(Records from a data source)
※ ※ ※

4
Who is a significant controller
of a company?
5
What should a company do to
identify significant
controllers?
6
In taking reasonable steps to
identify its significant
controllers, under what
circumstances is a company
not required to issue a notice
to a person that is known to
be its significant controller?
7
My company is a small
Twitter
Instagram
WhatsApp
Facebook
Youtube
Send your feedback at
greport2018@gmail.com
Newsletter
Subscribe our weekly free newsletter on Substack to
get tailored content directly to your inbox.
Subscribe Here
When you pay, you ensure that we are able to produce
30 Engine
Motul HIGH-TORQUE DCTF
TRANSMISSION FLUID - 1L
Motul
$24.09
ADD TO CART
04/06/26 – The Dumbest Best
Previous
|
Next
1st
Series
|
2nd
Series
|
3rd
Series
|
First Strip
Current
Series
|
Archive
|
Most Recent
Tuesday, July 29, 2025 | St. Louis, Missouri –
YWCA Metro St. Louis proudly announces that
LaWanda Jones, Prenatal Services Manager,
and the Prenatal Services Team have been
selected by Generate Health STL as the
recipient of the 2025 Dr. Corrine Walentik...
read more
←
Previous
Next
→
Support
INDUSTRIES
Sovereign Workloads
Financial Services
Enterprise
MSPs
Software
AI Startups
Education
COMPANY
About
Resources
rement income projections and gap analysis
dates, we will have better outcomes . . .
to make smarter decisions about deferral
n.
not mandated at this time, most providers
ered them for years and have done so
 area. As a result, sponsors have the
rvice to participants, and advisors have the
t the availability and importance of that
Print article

※ ※ ※

Restate word for word the lines above, beginning with the one that contains "04/06/26 – The Dumbest Best" and ending with the last line.

*Answer*
04/06/26 – The Dumbest Best
Previous
|
Next
1st
Series
|
2nd
Series
|
3rd
Series
|
First Strip
Current
Series
|
Archive
|
Most Recent
Tuesday, July 29, 2025 | St. Louis, Missouri –
YWCA Metro St. Louis proudly announces that
LaWanda Jones, Prenatal Services Manager,
and the Prenatal Services Team have been
selected by Generate Health STL as the
recipient of the 2025 Dr. Corrine Walentik...
read more
←
Previous
Next
→
Support
INDUSTRIES
Sovereign Workloads
Financial Services
Enterprise
MSPs
Software
AI Startups
Education
COMPANY
About
Resources
rement income projections and gap analysis
dates, we will have better outcomes . . .
to make smarter decisions about deferral
n.
not mandated at this time, most providers
ered them for years and have done so
 area. As a result, sponsors have the
rvice to participants, and advisors have the
t the availability and importance of that
Print article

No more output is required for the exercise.